Appearing on Sunday evening’s (February 5th) show, mum of two Angela left without investment but says she left smiling nonetheless.
Establishing the firm in 2010, Lingotot now teaches more than 10,000 children each week through a growing franchise network. Determined to scale the business further, Angela entered the Den looking to raise £50k in exchange for a 10% stake in her company.
Despite being supported by a team of Lingotot students, who sang to the Dragons in four different languages, Angela missed out on investment although received encouraging words from the panel.
Angela had hoped to bring a Dragon on board to boost her overseas plans but the investors did not share her optimism for international expansion.
Instead, the panel encouraged the North East entrepreneur to continue to grow her successful UK franchise model and recommended that she enlist the support of a close mentor, as opposed to seeking any sort of financial help.
Nevertheless, the business woman is determined to make a success of her international vision, recently-launching Lingotot Dubai.
Already attracting the interest of some of the largest independent school chains in the UAE, Angela plans to continue her Middle Eastern rollout and even has her eyes set on further expansion.
Angela, however, summed the experience up as something she would never forget, with the Den offering so much more than TV entertainment.
She explained: “They say hindsight is a great thing, but the Dragons were totally right not to offer me the investment I asked for as it’s not money that the business needs right now.
“I entered the den feeling frustrated; I knew the business could be even bigger and better but I didn’t feel fully equipped to take it to the next level on my own.

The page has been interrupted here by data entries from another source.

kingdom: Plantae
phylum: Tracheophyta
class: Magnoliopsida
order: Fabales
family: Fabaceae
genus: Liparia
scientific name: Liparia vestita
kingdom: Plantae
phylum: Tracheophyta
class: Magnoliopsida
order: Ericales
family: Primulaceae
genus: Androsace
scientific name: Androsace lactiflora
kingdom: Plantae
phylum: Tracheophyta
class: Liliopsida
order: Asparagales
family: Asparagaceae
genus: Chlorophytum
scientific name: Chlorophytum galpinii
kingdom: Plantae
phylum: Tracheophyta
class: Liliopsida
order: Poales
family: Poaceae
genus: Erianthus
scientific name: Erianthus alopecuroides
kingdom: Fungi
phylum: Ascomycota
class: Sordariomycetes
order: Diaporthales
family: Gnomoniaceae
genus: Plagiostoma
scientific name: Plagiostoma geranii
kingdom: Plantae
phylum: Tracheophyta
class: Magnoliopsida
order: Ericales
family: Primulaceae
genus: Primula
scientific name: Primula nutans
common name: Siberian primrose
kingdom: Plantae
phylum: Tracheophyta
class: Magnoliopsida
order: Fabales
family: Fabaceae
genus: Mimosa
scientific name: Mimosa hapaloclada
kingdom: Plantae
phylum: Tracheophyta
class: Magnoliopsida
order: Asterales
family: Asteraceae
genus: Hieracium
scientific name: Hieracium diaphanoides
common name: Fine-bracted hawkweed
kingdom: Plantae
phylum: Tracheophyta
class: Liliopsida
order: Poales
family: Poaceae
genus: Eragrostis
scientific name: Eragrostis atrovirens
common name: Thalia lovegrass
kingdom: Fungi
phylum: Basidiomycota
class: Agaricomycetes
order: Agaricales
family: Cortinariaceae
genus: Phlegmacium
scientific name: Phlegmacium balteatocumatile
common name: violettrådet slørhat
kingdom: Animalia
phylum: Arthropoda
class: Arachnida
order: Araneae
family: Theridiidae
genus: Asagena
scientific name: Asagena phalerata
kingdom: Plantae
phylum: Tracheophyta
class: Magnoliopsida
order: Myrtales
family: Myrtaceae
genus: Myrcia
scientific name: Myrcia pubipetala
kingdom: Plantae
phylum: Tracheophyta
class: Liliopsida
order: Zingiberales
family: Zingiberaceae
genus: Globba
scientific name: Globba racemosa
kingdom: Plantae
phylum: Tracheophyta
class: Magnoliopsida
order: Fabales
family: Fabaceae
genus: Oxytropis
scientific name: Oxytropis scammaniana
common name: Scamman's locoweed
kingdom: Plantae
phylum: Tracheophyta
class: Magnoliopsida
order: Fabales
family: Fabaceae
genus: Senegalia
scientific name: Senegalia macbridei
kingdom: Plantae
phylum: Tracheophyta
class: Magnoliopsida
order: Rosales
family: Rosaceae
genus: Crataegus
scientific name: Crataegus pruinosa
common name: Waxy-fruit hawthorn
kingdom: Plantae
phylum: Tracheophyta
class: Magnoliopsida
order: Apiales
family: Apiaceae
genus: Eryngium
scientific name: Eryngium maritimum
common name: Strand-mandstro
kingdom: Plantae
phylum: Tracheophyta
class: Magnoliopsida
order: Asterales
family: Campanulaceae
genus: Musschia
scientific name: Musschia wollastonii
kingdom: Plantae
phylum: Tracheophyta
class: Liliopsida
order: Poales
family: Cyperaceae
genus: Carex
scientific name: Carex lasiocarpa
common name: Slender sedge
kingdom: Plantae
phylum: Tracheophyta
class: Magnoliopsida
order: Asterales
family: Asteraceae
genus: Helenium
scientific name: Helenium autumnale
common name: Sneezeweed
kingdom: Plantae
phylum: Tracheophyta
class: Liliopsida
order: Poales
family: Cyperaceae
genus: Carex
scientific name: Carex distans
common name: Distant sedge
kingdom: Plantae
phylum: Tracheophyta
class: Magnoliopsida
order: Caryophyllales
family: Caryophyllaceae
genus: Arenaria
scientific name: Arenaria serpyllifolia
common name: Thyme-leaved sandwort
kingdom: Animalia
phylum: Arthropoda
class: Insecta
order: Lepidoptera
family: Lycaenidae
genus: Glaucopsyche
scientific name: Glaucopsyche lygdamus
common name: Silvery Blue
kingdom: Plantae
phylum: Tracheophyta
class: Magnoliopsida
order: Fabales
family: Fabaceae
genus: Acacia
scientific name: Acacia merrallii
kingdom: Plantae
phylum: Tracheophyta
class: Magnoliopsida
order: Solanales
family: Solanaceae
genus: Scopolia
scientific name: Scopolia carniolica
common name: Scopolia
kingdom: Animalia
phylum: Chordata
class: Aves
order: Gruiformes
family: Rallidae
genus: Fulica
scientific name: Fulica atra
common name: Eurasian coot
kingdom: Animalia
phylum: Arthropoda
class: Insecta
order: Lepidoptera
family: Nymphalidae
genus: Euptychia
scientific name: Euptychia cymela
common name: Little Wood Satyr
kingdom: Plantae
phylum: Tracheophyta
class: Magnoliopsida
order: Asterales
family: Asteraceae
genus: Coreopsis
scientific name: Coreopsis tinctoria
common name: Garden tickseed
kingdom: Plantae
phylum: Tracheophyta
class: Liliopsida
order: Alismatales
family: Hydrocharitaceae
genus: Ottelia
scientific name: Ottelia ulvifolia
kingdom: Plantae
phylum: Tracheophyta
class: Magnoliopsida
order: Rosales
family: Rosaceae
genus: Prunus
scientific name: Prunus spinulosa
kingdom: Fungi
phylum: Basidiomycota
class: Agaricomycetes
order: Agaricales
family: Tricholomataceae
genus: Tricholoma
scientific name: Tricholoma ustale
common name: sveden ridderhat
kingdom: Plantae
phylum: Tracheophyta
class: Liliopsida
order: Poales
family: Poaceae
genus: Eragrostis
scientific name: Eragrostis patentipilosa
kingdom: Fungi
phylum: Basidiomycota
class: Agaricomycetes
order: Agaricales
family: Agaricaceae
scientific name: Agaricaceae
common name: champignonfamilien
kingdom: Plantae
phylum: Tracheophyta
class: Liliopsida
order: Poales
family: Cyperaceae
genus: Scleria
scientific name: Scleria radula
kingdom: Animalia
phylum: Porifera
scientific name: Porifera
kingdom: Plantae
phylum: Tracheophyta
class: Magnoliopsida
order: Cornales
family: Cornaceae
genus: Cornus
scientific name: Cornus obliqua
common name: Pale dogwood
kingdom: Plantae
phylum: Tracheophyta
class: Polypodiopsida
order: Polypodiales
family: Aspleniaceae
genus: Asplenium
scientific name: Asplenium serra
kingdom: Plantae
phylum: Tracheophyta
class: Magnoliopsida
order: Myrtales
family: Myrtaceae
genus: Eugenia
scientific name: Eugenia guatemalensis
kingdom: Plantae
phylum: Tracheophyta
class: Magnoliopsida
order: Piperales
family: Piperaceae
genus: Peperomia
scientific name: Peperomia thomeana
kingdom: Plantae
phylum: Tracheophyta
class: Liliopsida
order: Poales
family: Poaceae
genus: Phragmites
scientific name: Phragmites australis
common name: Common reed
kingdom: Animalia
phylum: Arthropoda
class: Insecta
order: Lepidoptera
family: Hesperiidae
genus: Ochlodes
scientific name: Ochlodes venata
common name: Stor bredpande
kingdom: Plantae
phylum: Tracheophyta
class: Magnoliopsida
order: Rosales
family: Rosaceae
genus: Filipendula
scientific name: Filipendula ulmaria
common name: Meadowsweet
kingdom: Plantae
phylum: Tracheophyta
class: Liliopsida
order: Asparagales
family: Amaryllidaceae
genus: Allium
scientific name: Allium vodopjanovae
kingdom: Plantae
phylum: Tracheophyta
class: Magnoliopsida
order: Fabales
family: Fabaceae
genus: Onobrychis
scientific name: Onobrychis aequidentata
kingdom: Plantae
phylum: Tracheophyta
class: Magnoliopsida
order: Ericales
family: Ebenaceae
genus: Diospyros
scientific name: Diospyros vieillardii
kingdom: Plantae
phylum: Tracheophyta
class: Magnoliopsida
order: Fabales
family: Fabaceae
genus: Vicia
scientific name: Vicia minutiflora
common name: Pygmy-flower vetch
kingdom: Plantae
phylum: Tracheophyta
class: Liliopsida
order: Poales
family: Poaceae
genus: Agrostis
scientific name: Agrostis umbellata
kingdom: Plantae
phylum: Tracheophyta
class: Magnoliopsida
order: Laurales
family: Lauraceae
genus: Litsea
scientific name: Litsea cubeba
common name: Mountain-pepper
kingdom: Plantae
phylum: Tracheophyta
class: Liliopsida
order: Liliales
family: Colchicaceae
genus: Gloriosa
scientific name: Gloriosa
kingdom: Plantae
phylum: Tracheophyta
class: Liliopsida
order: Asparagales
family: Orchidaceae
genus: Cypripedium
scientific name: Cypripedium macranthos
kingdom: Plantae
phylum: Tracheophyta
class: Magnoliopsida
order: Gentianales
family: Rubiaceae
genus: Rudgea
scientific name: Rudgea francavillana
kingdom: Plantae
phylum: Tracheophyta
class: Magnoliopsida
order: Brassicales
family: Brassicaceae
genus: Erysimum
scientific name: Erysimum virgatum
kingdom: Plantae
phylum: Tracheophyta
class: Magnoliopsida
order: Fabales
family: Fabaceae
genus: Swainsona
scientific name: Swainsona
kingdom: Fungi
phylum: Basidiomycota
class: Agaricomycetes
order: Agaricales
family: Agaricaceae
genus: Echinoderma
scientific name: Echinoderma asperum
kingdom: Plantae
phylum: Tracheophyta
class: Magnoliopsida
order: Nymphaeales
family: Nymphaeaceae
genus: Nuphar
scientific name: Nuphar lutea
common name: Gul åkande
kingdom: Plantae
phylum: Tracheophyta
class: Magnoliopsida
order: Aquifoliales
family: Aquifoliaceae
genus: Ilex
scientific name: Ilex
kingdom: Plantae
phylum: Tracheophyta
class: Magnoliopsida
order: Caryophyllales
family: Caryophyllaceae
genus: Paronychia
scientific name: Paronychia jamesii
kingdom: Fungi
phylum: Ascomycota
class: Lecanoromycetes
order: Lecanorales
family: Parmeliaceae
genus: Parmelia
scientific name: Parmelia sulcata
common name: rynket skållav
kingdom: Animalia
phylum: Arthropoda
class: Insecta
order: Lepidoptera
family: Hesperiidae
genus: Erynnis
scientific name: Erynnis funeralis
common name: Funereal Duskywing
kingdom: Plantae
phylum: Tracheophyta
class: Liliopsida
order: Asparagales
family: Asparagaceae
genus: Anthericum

I’ve listened to their advice and have since found the right support to take the business to the next level.”
On Lingotot’s future, she said: “Yes, in some ways I have gone against their advice when it comes to international expansion plans but the Dragons certainly helped me to establish a much clearer picture of the opportunities and threats of operating Lingotot overseas.
“I know that foreign lands are not necessarily paved with gold and the figures that I quoted were not realistic but I can certainly see real opportunities for the business to flourish and I am pursuing a number of different options whilst continuing to grow the successful UK franchise network.”
Lingotot now operates 40 franchises around the UK together with Lingotot Dubai and is currently working closely with the Government’s Department of International Trade in an attempt to export the model further across the globe.